2020-07-20 13:32:57.186  INFO 1 --- [nio-7777-exec-2] o.a.kafka.common.utils.AppInfoParser     : Kafka version: 2.5.0
2020-07-20 13:32:57.186  INFO 1 --- [nio-7777-exec-2] o.a.kafka.common.utils.AppInfoParser     : Kafka commitId: 66563e712b0b9f84
2020-07-20 13:32:57.186  INFO 1 --- [nio-7777-exec-2] o.a.kafka.common.utils.AppInfoParser     : Kafka startTimeMs: 1595251977185
2020-07-20 13:32:57.201  INFO 1 --- [ad | producer-1] org.apache.kafka.clients.Metadata        : [Producer clientId=producer-1] Cluster ID: tao-huzJTTGmMCqwhtQF1Q
2020-07-20 13:32:57.280  INFO 1 --- [ntainer#0-0-C-1] u.c.a.vadalkafka.VadalApplication        : Message consumed: test-message

We can see the listener consuming the message.

Lets grab it via our get endpoint

curl -i localhost:32758/get
HTTP/1.1 200 OK
content-type: application/json
date: Mon, 20 Jul 2020 13:38:37 GMT
x-envoy-upstream-service-time: 12
server: istio-envoy
x-envoy-decorator-operation: vkafka.vadal.svc.cluster.local:8888/*
transfer-encoding: chunked
["test-message"]

Kafka GUI

There is a Kakfa GUI which can be deployed to K8s.

See:
https://github.com/spring-projects/spring-kafka/tree/master/samples

helm repo add akhq https://akhq.io/
helm install --name akhq akhq/akhq --namespace vadal

Edit the secret to change the bootstrap service from kafka:9092 to my-cluster-kafka-bootstrap:9092 (you can do it by hand or use Lens https://k8slens.dev/)

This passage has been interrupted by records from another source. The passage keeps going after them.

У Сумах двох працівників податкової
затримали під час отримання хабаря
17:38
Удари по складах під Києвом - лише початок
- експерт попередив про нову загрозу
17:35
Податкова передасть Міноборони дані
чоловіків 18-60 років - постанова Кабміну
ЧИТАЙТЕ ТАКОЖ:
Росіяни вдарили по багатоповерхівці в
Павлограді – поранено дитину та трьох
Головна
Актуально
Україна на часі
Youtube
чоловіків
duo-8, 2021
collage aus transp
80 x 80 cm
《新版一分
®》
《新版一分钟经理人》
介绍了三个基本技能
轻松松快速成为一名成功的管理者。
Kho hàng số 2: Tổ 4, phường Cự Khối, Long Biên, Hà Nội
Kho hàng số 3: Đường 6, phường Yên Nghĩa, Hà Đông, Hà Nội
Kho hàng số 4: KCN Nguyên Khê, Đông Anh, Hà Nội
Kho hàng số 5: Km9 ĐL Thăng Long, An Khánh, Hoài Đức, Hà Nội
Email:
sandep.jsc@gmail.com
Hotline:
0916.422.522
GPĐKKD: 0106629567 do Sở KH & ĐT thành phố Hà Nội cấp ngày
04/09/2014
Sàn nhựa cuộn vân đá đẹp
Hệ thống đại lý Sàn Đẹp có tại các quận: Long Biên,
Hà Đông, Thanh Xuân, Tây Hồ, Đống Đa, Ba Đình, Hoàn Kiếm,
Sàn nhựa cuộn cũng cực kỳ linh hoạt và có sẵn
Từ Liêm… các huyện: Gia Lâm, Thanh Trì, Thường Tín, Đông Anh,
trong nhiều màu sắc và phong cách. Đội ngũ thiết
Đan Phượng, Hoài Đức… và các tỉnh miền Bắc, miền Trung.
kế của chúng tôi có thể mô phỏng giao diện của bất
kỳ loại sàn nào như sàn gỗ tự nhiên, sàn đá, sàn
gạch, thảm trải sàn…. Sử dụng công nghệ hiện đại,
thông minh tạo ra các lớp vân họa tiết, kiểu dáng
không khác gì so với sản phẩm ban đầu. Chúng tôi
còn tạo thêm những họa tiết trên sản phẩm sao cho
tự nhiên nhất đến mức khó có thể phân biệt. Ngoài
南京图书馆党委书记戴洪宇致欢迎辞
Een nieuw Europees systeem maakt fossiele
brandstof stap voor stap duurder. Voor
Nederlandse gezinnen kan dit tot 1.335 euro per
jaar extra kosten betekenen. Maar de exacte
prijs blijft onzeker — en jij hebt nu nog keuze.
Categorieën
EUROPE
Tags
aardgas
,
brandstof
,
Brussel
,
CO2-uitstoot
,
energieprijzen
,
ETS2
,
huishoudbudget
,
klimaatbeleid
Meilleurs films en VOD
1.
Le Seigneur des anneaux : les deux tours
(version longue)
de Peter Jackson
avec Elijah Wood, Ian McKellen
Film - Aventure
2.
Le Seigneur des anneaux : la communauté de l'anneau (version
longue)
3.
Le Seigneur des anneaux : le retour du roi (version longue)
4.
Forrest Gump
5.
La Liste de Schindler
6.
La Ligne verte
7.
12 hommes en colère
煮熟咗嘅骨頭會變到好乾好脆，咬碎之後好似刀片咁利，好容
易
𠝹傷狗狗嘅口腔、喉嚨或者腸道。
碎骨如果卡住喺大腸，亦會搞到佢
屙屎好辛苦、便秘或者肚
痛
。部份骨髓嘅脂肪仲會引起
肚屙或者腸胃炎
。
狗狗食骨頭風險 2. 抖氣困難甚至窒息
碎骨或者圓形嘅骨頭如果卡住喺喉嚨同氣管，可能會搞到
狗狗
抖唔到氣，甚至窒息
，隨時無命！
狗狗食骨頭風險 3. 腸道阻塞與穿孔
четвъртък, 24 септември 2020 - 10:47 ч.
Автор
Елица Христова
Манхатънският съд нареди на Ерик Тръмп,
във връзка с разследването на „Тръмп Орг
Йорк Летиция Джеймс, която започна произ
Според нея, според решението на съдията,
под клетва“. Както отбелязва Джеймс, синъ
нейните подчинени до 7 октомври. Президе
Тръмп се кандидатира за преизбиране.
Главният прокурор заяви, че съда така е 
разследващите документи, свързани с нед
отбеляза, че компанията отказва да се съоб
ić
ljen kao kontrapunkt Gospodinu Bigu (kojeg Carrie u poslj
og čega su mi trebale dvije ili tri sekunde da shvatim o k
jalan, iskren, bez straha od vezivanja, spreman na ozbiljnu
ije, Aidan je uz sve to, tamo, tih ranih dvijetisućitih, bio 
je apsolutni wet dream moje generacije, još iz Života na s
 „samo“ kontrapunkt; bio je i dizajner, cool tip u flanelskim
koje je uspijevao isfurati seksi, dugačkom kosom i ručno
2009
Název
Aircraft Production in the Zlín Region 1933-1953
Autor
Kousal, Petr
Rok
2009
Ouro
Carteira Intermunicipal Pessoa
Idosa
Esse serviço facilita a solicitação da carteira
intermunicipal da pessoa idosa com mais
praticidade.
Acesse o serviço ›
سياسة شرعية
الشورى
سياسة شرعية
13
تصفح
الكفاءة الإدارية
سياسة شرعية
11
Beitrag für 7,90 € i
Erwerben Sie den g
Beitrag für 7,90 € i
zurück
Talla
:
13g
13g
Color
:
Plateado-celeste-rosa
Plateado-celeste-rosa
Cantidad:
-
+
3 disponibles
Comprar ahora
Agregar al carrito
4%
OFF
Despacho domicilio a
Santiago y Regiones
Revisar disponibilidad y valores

Edit service to provide a nodeport say 30011, delete the pod and let it restart, then you can navigate to it:

http://localhost:30011/my-cluster-plain-text/topic

Conclusion

There we go, Kakfa running in K8s, a spring boot application which reads and writes to it and a GUI to boot.